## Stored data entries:
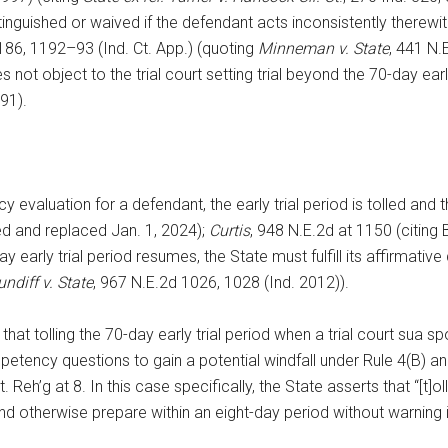
nguished or waived if the defendant acts inconsistently therewi
186, 1192–93 (Ind. Ct. App.) (quoting
Minneman v. State
, 441 N.
ot object to the trial court setting trial beyond the 70-day early
91).
evaluation for a defendant, the early trial period is tolled and t
led and replaced Jan. 1, 2024);
Curtis
, 948 N.E.2d at 1150 (citing
rly trial period resumes, the State must fulfill its affirmative d
undiff v. State
, 967 N.E.2d 1026, 1028 (Ind. 2012)).
 that tolling the 70-day early trial period when a trial court su
petency questions to gain a potential windfall under Rule 4(B) an
h’g at 8. In this case specifically, the State asserts that “[t]ol
d otherwise prepare within an eight-day period without warning is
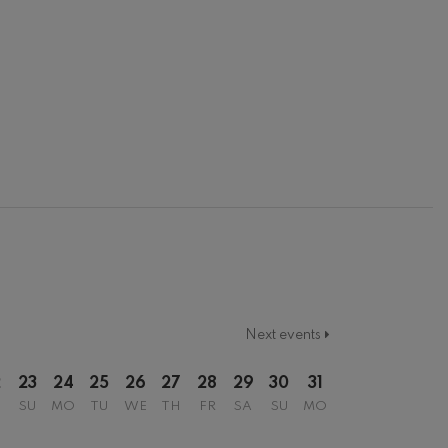
Next events
2
23
24
25
26
27
28
29
30
31
SU
MO
TU
WE
TH
FR
SA
SU
MO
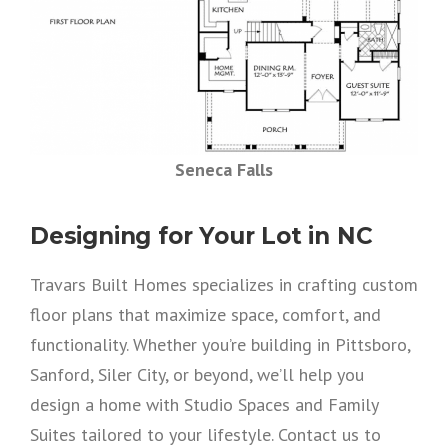
Seneca Falls
Designing for Your Lot in NC
Travars Built Homes specializes in crafting custom
floor plans that maximize space, comfort, and
functionality. Whether you’re building in Pittsboro,
Sanford, Siler City, or beyond, we’ll help you
design a home with Studio Spaces and Family
Suites tailored to your lifestyle. Contact us to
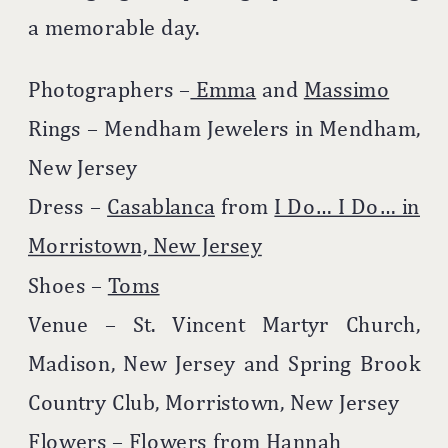
a memorable day.
Photographers –
Emma
and
Massimo
Rings – Mendham Jewelers in Mendham,
New Jersey
Dress –
Casablanca
from
I Do… I Do… in
Morristown, New Jersey
Shoes –
Toms
Venue – St. Vincent Martyr Church,
Madison, New Jersey and Spring Brook
Country Club, Morristown, New Jersey
Flowers –
Flowers from Hannah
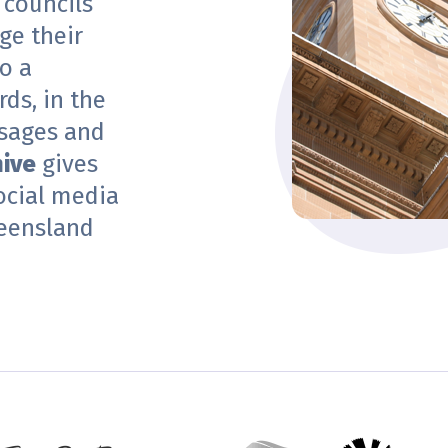
 councils
ge their
o a
ds, in the
sages and
hive
gives
ocial media
eensland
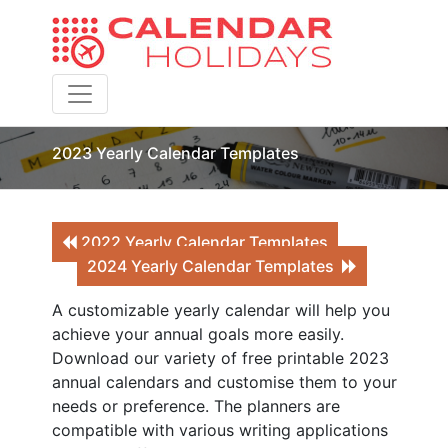
Toggle navigation
2023 Yearly Calendar Templates
2022 Yearly Calendar Templates
2024 Yearly Calendar Templates
A customizable yearly calendar will help you
achieve your annual goals more easily.
Download our variety of free printable 2023
annual calendars and customise them to your
needs or preference. The planners are
compatible with various writing applications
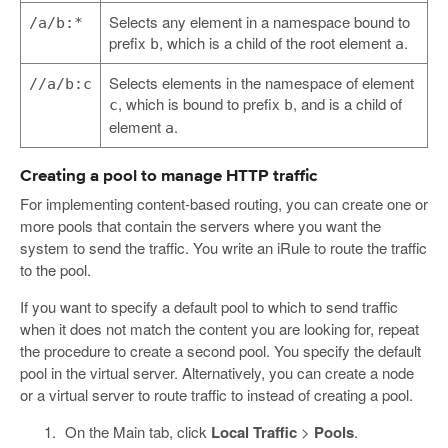
Selects any element in a namespace bound to
/a/b:*
prefix
, which is a child of the root element
.
b
a
Selects elements in the namespace of element
//a/b:c
, which is bound to prefix
, and is a child of
c
b
element
.
a
Creating a pool to manage HTTP traffic
For implementing content-based routing, you can create one or
more pools that contain the servers where you want the
system to send the traffic. You write an iRule to route the traffic
to the pool.
If you want to specify a default pool to which to send traffic
when it does not match the content you are looking for, repeat
the procedure to create a second pool. You specify the default
pool in the virtual server. Alternatively, you can create a node
or a virtual server to route traffic to instead of creating a pool.
On the Main tab, click
Local Traffic
>
Pools
.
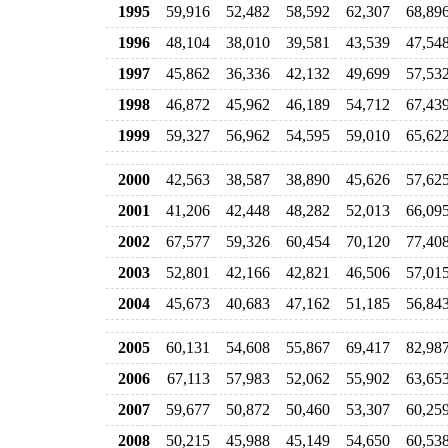
1995
59,916
52,482
58,592
62,307
68,89
1996
48,104
38,010
39,581
43,539
47,54
1997
45,862
36,336
42,132
49,699
57,53
1998
46,872
45,962
46,189
54,712
67,43
1999
59,327
56,962
54,595
59,010
65,62
2000
42,563
38,587
38,890
45,626
57,62
2001
41,206
42,448
48,282
52,013
66,09
2002
67,577
59,326
60,454
70,120
77,40
2003
52,801
42,166
42,821
46,506
57,01
2004
45,673
40,683
47,162
51,185
56,84
2005
60,131
54,608
55,867
69,417
82,98
2006
67,113
57,983
52,062
55,902
63,65
2007
59,677
50,872
50,460
53,307
60,25
2008
50,215
45,988
45,149
54,650
60,53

## WORK TO COMPLETE:
Track down all lines above with the string "Jersey" and copy them.

## TASK OUTPUT:
New Jersey
Morristown, New Jersey
Madison, New Jersey and Spring Brook
Country Club, Morristown, New Jersey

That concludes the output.